Brano proposto:

****

Ad accendere i riflettori sulla condizione che gli esperti definiscono malnutrizione calorico proteica (MCP) - una costante in tutti i casi di immobilità o allettamento del paziente - sono gli esperti della SINuC (Società italiana di Nutrizione clinica e Metabolismo): la perdita di peso e massa muscolare- spiegano - si manifesta anche durante un breve ricovero e può avere conseguenze metaboliche rilevanti e drammatiche se non trattate.

"Il 40-80% dei pazienti oncologici presenta qualche disturbo nutrizionale - spiega il presidente SINuC, Maurizio Muscaritoli - secondo i dati epidemiologici solo l’8% delle anoressie è di tipo mentale, il restante 92% conta patologie oncologiche per il 42%, malattie neurologiche per il 27% e cause varie nel 23% dei casi. Eppure di questo 92% nessuno parla”. 

In particolare, la sindrome anoressia-cachessia in oncologia è l'evoluzione di una forte anoressia a cui si aggiungono anche fattori ormonali (fattore proteolico, elevati livelli di serotonina cerebrale) che non solo non aiutano l'appetito del paziente ma portano ad una perdita di massa muscolare e grassa - spiegano ancora gli esperti -  eppure basterebbe uno screening seguito da un percorso nutrizionale per ridurre la percentuale di malati (25%) che non supera la malattia oncologica per le cause nutrizionali.

Il problema però riguarda anche i pazienti affetti da malattie renali: la prevalenza nelle fasi precedenti alla dialisi va dal 20 all’80% mentre durante la dialisi va dal 23 al 73%. E l’insieme di malnutrizione, infiammazione ed ipercatabolismo (ossia l’anomala accelerazione dei processi catabolici) ha effetto a cascata con aumento delle ospedalizzazioni, mortalità e scadimento della qualità della vita.

****

Dati estratti:
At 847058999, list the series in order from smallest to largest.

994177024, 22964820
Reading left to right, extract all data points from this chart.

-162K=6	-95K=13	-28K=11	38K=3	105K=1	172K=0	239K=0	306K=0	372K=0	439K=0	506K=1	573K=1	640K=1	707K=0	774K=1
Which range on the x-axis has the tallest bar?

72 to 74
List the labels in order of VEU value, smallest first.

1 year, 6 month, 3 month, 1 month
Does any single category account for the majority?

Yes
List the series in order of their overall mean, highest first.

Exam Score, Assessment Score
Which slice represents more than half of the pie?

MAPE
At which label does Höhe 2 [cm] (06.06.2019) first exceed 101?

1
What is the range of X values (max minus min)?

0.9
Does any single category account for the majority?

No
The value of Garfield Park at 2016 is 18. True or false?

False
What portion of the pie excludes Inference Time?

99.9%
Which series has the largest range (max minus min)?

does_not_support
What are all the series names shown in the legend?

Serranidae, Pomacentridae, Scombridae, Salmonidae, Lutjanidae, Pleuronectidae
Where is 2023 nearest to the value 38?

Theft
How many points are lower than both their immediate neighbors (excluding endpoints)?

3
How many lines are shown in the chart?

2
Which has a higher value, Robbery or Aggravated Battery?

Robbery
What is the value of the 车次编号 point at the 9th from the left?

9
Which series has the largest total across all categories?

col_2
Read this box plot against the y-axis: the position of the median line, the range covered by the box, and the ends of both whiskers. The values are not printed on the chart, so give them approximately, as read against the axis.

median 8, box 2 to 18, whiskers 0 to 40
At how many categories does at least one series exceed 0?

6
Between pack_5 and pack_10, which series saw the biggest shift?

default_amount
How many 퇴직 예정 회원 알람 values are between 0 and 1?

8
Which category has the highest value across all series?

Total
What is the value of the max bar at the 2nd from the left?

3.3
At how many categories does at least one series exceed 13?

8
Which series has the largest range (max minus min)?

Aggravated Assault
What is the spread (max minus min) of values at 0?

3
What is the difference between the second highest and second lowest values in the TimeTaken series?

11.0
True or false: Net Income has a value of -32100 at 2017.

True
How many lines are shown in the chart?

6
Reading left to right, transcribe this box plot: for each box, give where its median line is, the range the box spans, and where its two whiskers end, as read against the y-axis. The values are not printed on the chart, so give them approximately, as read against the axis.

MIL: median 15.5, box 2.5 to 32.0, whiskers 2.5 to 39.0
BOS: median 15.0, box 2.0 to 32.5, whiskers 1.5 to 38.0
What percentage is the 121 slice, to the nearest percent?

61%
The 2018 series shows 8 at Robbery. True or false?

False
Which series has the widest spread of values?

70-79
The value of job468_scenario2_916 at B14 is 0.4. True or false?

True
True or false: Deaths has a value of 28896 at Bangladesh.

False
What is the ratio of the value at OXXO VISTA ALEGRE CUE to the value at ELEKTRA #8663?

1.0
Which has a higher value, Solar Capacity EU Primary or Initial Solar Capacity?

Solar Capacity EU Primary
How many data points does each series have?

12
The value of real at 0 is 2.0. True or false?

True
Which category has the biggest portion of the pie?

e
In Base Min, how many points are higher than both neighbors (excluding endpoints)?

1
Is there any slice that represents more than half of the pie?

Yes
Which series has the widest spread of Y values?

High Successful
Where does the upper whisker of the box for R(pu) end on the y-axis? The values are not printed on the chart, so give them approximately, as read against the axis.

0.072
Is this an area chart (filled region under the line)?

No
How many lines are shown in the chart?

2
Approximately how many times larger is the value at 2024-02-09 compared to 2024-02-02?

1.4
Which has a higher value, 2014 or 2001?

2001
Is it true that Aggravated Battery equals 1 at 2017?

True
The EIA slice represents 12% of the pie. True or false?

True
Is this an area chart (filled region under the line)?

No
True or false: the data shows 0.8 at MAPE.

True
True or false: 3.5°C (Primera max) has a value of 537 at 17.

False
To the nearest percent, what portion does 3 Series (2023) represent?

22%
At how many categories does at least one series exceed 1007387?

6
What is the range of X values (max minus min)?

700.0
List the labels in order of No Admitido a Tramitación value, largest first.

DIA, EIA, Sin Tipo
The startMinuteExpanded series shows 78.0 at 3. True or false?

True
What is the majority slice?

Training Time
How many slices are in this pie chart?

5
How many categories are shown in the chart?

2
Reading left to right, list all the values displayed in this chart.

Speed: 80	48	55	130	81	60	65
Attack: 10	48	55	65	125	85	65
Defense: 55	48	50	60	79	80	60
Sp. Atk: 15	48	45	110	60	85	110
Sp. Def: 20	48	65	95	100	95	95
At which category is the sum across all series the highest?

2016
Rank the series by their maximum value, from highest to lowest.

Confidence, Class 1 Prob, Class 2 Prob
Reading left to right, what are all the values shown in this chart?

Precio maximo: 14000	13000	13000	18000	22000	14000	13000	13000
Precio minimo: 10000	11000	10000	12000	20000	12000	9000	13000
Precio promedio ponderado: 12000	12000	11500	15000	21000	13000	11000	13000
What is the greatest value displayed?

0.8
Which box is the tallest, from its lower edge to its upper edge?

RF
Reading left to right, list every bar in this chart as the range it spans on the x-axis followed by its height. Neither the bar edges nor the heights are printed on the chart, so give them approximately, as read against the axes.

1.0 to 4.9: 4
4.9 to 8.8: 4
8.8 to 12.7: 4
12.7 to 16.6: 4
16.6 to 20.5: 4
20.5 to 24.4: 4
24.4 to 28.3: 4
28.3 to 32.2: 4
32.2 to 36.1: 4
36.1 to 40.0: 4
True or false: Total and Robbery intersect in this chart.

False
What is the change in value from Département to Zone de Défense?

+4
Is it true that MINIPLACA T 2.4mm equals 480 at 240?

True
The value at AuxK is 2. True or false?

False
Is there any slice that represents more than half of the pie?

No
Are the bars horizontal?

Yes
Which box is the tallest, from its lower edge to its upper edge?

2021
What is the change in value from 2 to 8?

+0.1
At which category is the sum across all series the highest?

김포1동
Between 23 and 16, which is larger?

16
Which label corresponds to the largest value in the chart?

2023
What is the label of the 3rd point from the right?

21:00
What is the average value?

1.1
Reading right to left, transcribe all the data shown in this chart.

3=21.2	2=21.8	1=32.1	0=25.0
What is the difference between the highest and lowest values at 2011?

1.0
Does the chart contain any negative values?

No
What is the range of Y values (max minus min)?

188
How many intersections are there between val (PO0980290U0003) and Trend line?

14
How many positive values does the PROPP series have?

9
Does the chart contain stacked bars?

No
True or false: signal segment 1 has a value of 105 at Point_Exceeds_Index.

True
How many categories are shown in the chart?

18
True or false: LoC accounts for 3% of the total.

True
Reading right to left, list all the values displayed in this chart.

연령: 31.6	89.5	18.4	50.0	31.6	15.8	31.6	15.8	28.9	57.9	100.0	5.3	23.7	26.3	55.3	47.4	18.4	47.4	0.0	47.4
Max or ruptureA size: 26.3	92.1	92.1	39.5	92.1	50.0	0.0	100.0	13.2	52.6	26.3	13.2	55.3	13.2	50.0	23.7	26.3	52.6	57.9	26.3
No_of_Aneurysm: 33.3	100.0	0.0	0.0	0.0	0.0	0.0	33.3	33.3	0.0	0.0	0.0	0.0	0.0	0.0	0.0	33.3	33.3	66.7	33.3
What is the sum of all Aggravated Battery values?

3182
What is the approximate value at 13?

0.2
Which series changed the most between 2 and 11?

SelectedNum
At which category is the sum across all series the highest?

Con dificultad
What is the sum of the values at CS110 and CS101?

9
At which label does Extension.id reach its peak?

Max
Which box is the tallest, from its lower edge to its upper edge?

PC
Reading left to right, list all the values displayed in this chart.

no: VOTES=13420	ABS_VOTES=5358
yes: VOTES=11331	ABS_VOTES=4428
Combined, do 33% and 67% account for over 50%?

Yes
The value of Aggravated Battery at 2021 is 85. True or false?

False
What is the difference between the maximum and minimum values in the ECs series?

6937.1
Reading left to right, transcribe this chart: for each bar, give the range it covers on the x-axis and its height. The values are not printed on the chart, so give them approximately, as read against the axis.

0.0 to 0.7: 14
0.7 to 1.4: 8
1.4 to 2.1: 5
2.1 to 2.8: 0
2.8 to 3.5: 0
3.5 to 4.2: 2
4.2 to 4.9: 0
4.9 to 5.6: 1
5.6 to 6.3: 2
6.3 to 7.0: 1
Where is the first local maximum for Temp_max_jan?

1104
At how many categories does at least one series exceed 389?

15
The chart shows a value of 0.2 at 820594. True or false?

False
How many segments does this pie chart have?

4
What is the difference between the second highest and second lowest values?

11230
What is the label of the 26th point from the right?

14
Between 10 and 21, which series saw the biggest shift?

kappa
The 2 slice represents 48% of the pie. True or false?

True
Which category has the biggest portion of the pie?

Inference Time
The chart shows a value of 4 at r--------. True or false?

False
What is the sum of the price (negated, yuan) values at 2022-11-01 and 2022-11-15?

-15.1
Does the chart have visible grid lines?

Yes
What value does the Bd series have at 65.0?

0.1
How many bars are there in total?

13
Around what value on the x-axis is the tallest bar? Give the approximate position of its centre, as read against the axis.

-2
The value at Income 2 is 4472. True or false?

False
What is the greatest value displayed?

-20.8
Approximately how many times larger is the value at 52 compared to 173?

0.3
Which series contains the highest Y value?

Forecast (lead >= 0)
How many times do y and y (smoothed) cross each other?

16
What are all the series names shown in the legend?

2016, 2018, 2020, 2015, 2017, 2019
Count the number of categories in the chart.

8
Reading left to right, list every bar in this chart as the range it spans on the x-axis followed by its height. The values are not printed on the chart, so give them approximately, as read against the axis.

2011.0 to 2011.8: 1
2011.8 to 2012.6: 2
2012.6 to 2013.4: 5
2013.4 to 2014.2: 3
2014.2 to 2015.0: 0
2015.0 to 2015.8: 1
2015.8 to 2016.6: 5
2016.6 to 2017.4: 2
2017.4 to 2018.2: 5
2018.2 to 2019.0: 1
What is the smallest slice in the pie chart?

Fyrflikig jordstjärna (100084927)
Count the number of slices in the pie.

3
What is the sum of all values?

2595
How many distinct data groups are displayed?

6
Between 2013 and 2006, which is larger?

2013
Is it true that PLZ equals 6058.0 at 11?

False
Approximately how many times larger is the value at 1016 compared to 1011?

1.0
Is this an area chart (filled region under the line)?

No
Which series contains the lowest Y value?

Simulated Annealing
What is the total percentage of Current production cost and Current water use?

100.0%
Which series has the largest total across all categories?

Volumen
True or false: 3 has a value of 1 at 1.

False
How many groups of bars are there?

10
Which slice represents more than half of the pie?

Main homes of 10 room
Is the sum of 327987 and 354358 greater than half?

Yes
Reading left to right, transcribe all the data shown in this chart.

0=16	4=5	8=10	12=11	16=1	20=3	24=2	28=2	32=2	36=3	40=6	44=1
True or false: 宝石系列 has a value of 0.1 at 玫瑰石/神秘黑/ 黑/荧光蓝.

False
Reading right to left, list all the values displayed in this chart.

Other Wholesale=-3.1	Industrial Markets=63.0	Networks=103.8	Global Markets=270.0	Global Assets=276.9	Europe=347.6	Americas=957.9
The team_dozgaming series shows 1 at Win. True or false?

****

Attività da svolgere:
A. Secondo il brano sulla malnutrizione dei pazienti, quale quota delle anoressie è di tipo mentale stando ai dati epidemiologici?
B. Fornisca il seguito del brano sulla malnutrizione dei pazienti, proseguendo dopo l'ultima frase riportata.

Soluzioni degli esercizi:
A. Solo l'8% delle anoressie è di tipo mentale.

B.
Il sistema di regolazione dell’appetito dipende da una complessa interazione di ormoni ( ad es. leptina, prodotta prevalentemente dal tessuto adiposo,  insulina, ghrelina e colecistochinina che raggiungono il cervello. La leptina in particolare - una proteina plasmatica sintetizzata nelle cellule adipose -  si pensa possa rappresentare un marker di rischio nutrizionale e cardiovascolare nei pazienti in dialisi peritoneale. C’è poi una stretta correlazione tra citochine pro-infiammatorie, sistema nervoso e perdita di appetito. L’anoressia, la malnutrizione proteica e la perdita di massa muscolare sono direttamente correlate ad un  aumento del rischio di infezioni, patologie cardiovascolari, fragilità e sintomi depressivi. 

Quanto basta, insomma, per giustificare il pressante invito della  SINuC ad utilizzare in modo esteso i protocolli di screening esistenti che consentono di definire la gravità della malnutrizione e di avviare uno specifico percorso diagnostico terapeutico nutrizionale. 

“All’estero – conclude Muscaritoli – il dietary counselling, (consulenza nutrizionale), ha mostrato effetti tangibili sulla qualità della vita dell’ammalato: il semplice follow up di un paziente al quale viene consigliato come nutrirsi è più efficace della somministrazione degli integratori”.